What in the world is going on? U.S. Secretary of State Mike Pompeo announced his plan on Aug. 23 to make his fourth visit to North Korea. The next day, President Donald Trump revealed that he asked his top diplomat to cancel the trip.
"I feel we are not making sufficient progress with respect to the denuclearization of the Korean Peninsula," tweeted the U.S. president as a reason for the decision. The secretary of state lost face, and this about-face shed light on confusion in coordination between the White House and the State Department. It is an unusual development in U.S. politics in recent years, and dealt a blow to the denuclearization talks between Washington and Pyongyang.

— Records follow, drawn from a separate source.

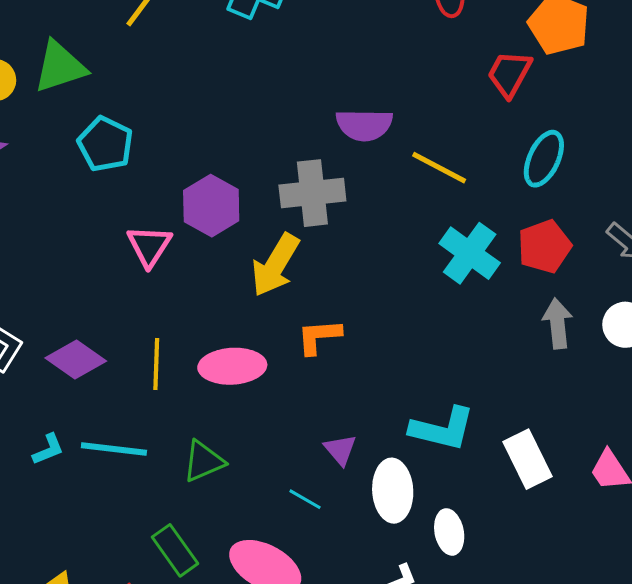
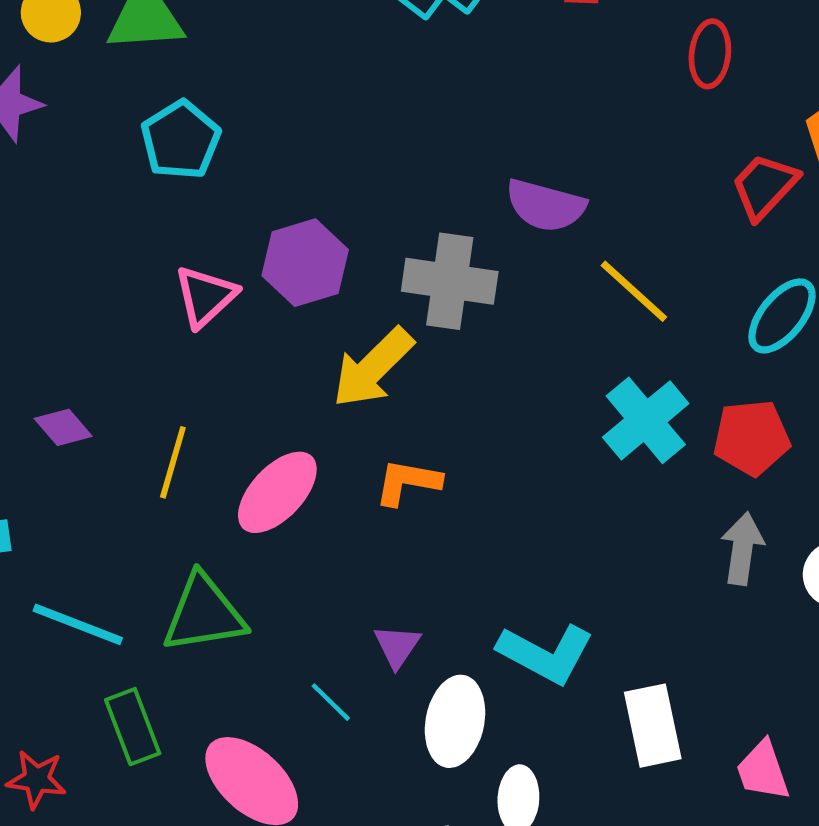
purple diamond: (76, 359) -> (63, 427), size x0.7
pink ellipse: (232, 366) -> (277, 492), turned -58
cyan line: (114, 449) -> (78, 624), moved
green triangle: (204, 461) -> (204, 614), size x1.4

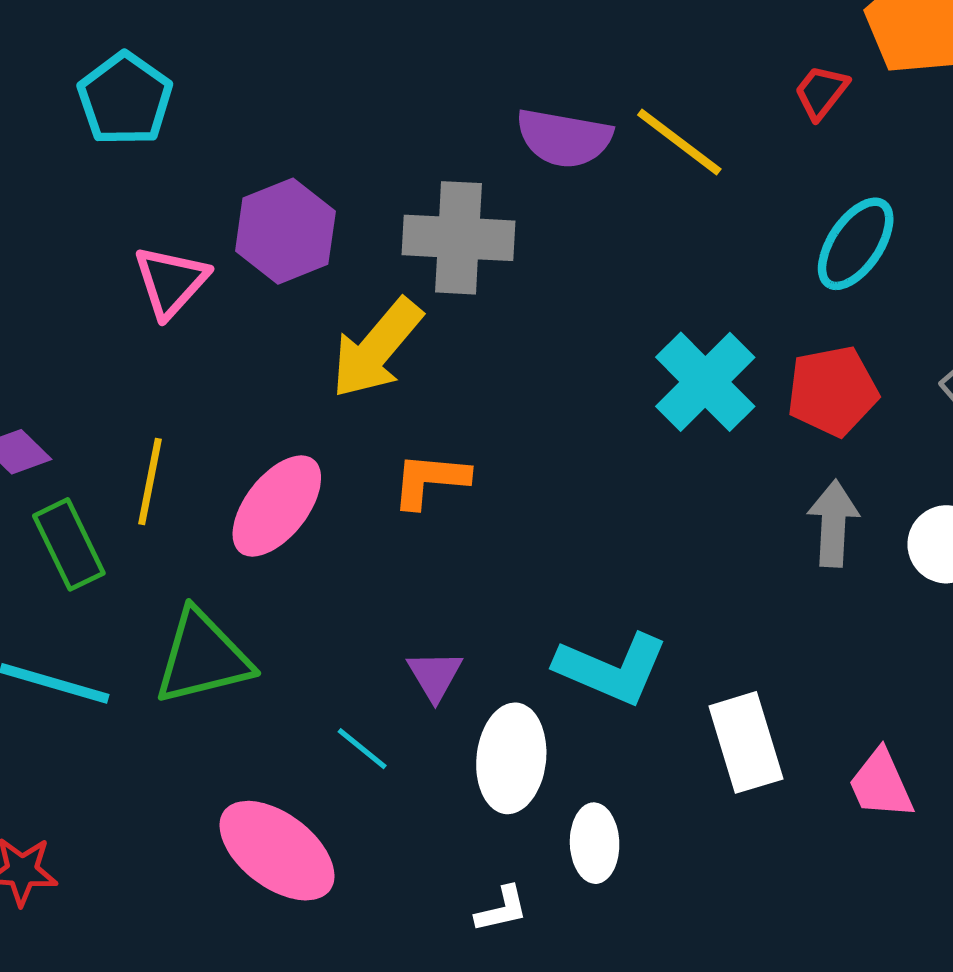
red trapezoid: (764, 186) -> (821, 92), size x0.7
yellow line: (634, 291) -> (679, 142), moved
green rectangle: (133, 727) -> (69, 544), moved

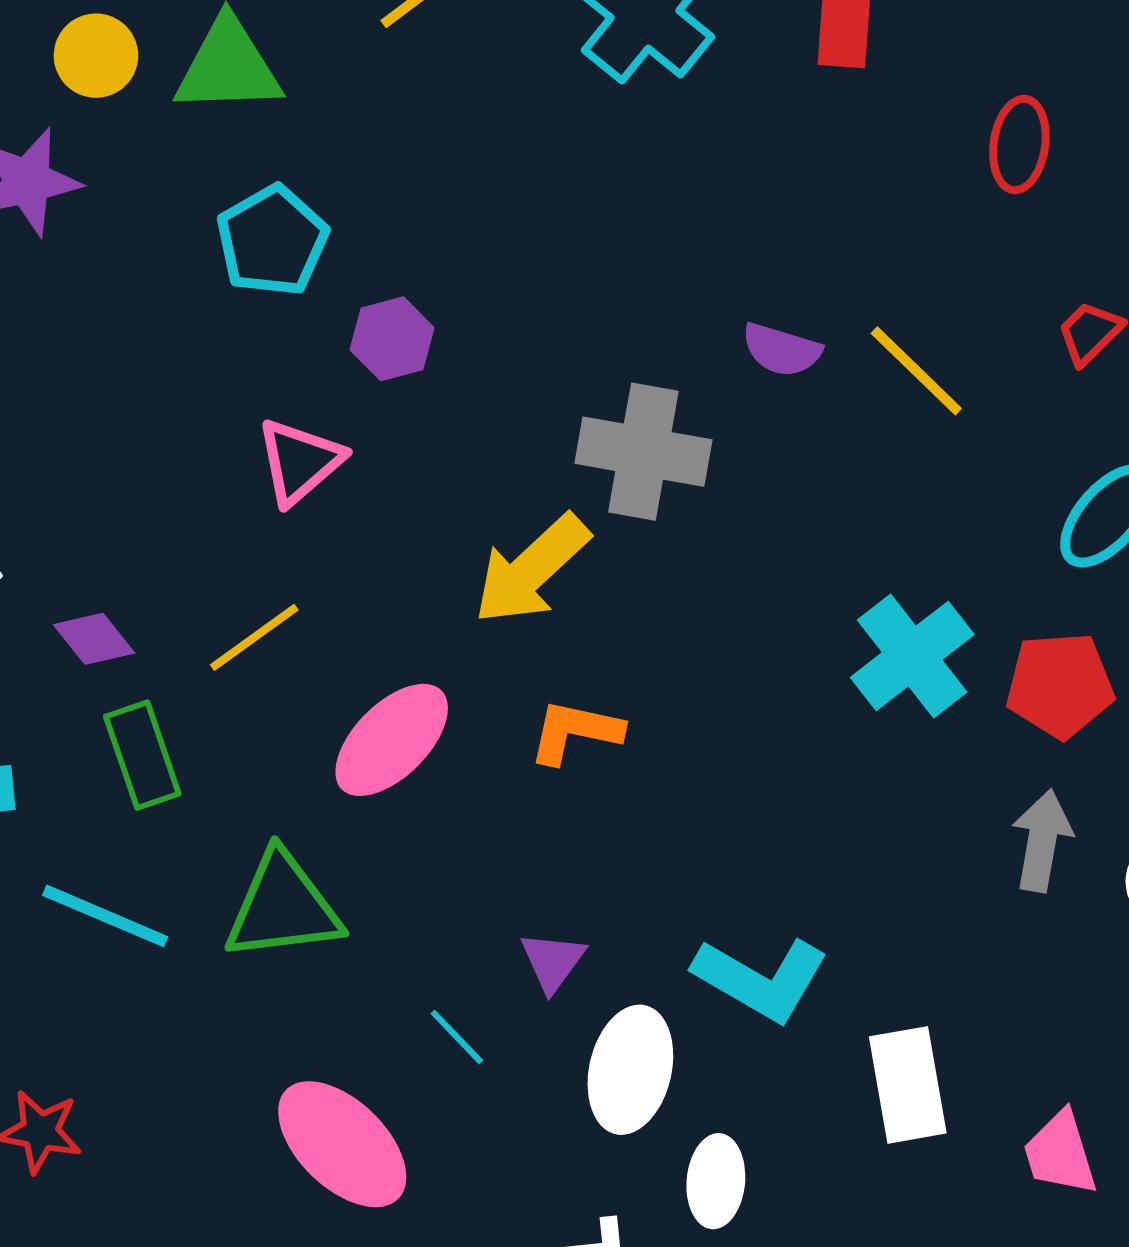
purple semicircle: (564, 138) -> (782, 350), size x0.7
purple hexagon: (285, 231) -> (392, 339), moved, size x0.7
yellow line: (150, 481) -> (254, 637), moved, turned 36

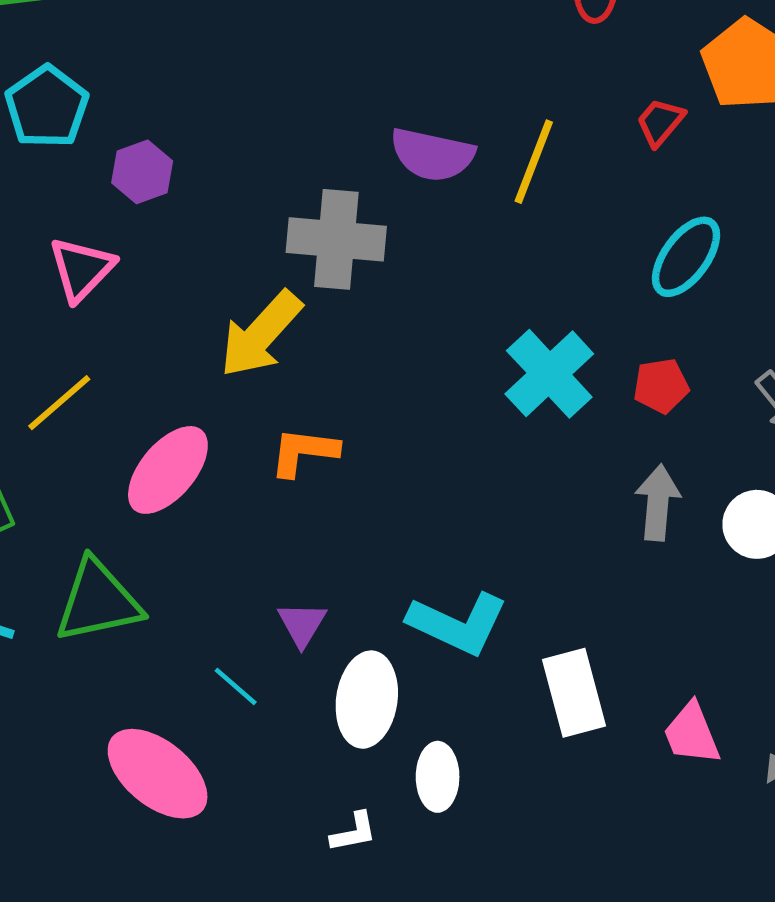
purple semicircle: (782, 350) -> (432, 155), size x1.4
yellow line: (916, 371) -> (534, 162), turned 72
red pentagon: (1060, 685) -> (661, 386), size x0.7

Moreover, the incident is yet another indication that the goal of denuclearization is faltering as America's diplomacy boat goes through rough waters, and an air of potential mutiny appears to be emerging on board. The president at the helm has a serious problem with his sense of direction, and the ship is further adrift.
Secretary Pompeo had named Ford Motor Co. vice president Stephen Biegun as his special representative on North Korea and planned to take him to Pyongyang. We don't know if this visit would have produced any results. But the fact that President Trump, who was so proud of the fruits of his June summit with North Korean leader Kim Jong Un, suddenly presented a negative view about denuclearization, once again triggered substantial worries about the future of such negotiations.

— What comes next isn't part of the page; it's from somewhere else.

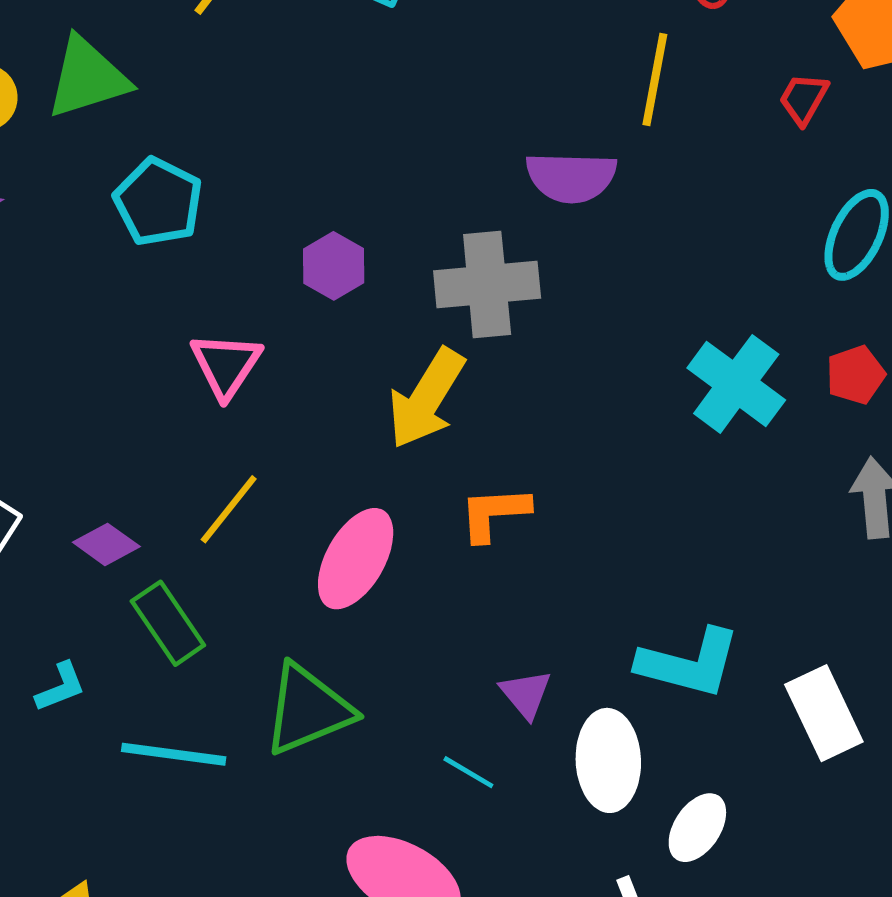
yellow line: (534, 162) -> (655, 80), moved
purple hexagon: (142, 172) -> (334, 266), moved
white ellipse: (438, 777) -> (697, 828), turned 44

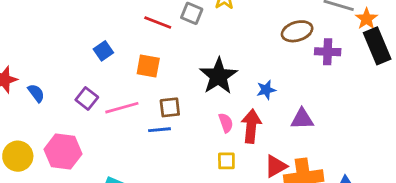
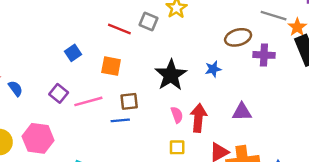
blue star: (266, 90) -> (213, 69), moved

President Trump was quick to point out that the talks are not going ahead because China is not helping. The Chinese Foreign Ministry hit back saying the U.S. president was putting "the blame on others," and criticized the U.S. statement as "irresponsible" and Washington's handling of the denuclearization issue as "impulsive."

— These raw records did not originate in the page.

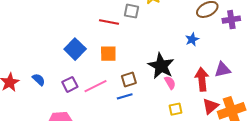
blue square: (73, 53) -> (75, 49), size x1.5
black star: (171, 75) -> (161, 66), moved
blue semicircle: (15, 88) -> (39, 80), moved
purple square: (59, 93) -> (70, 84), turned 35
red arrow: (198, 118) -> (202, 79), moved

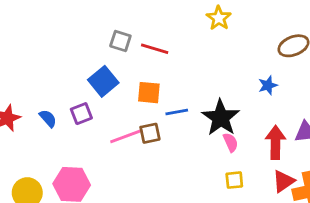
gray square: (132, 11) -> (120, 41), moved
brown square: (129, 79) -> (150, 133), moved
purple square: (70, 84) -> (81, 114), moved
blue line: (125, 96) -> (177, 112), moved

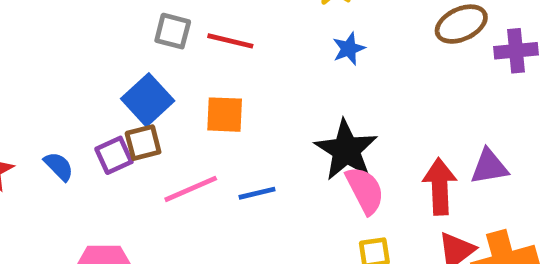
blue star: (268, 85) -> (349, 49), moved
blue line: (177, 112) -> (257, 193), moved
brown square: (150, 133) -> (143, 143), moved
pink semicircle: (231, 142) -> (365, 190), size x1.5

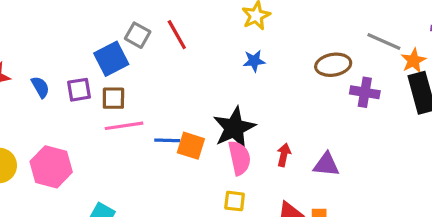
gray square: (173, 31) -> (138, 35), moved
red line: (230, 41) -> (177, 35), turned 32
orange square: (225, 115) -> (191, 146), moved
brown square: (143, 143) -> (113, 98), moved
red arrow: (440, 186) -> (284, 155), moved, size x0.6

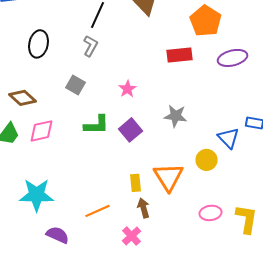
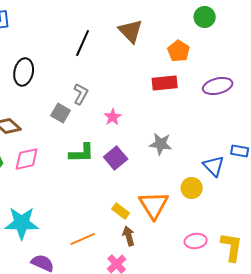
orange pentagon: (206, 21) -> (179, 51), moved, size x0.7
gray L-shape: (90, 46) -> (81, 94), moved
yellow rectangle: (136, 183) -> (121, 211), turned -48

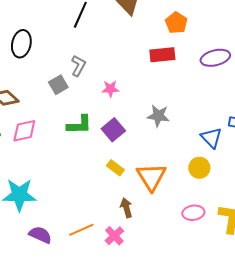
gray square: (61, 113) -> (58, 85), turned 30
pink star: (113, 117) -> (110, 89), turned 30
yellow circle: (192, 188) -> (199, 168), moved
yellow rectangle: (121, 211) -> (115, 168), moved
orange line: (83, 239) -> (81, 230), moved

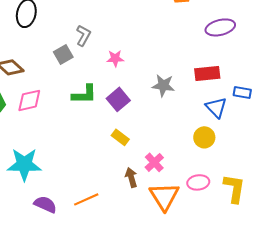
red rectangle: (162, 55) -> (207, 73), moved
orange triangle: (151, 177) -> (164, 196), moved
pink cross: (114, 236) -> (154, 162), moved

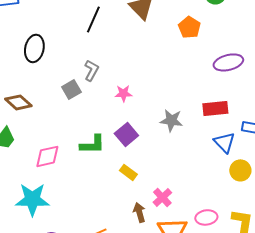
green L-shape: (84, 94) -> (92, 144), moved
pink diamond: (29, 100) -> (47, 156), moved
yellow circle: (204, 137) -> (240, 170), moved

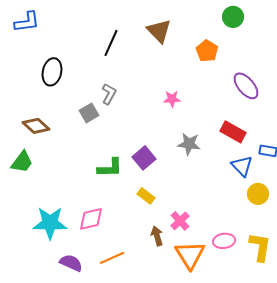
purple ellipse: (228, 62) -> (246, 86), turned 64
pink star: (123, 93) -> (172, 99), moved
red rectangle: (215, 108) -> (233, 132), turned 35
pink diamond: (47, 156) -> (91, 219), moved

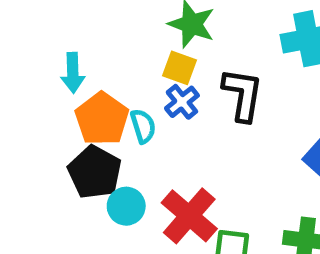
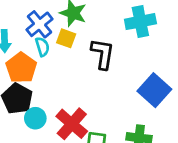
blue cross: (182, 102) -> (40, 24), moved, size x1.4
cyan semicircle: (143, 126) -> (42, 47), moved

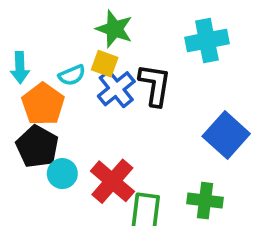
blue cross: (40, 24) -> (116, 89), moved
cyan semicircle: (42, 47) -> (72, 75), turned 84

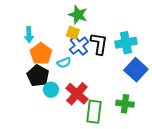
cyan cross: (207, 40) -> (126, 43), moved
cyan semicircle: (72, 75) -> (64, 63), moved

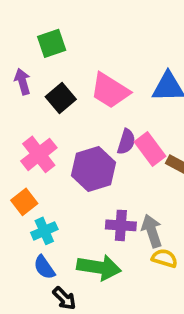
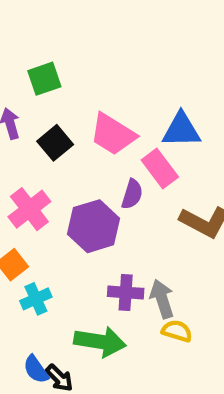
pink rectangle: (150, 149) -> (160, 168), moved
blue semicircle: (44, 267) -> (36, 369), moved

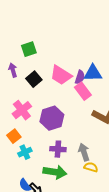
purple semicircle: (132, 194) -> (80, 77), moved
purple cross: (126, 292) -> (58, 149), moved

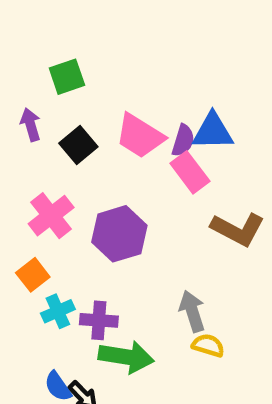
purple cross: (58, 149) -> (99, 320), moved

But this kind of infighting will lead nowhere. The most important problem is the U.S. failure to come up with concrete results leading to denuclearization and a clear timing to reach that goal, following a vague joint statement issued by the U.S. and North Korea in the summit.
This situation should be turned around as soon as possible. President Trump should refrain from acting on his own, and actively implement measures to achieve North Korea's denuclearization through team play by the U.S. government. In doing so, it would be helpful to listen humbly to the opinions of its allies including Japan.
Japan should complain to the Trump administration face-to-face. Japan is at the forefront of potential threats from Pyongyang, and may end up facing off with a North Korea armed with a larger nuclear arsenal if the Washington-Pyongyang talks turn out unsuccessful. At this critical juncture, the government of Japan must make the right choices if it really wants to guarantee the future safety of its people.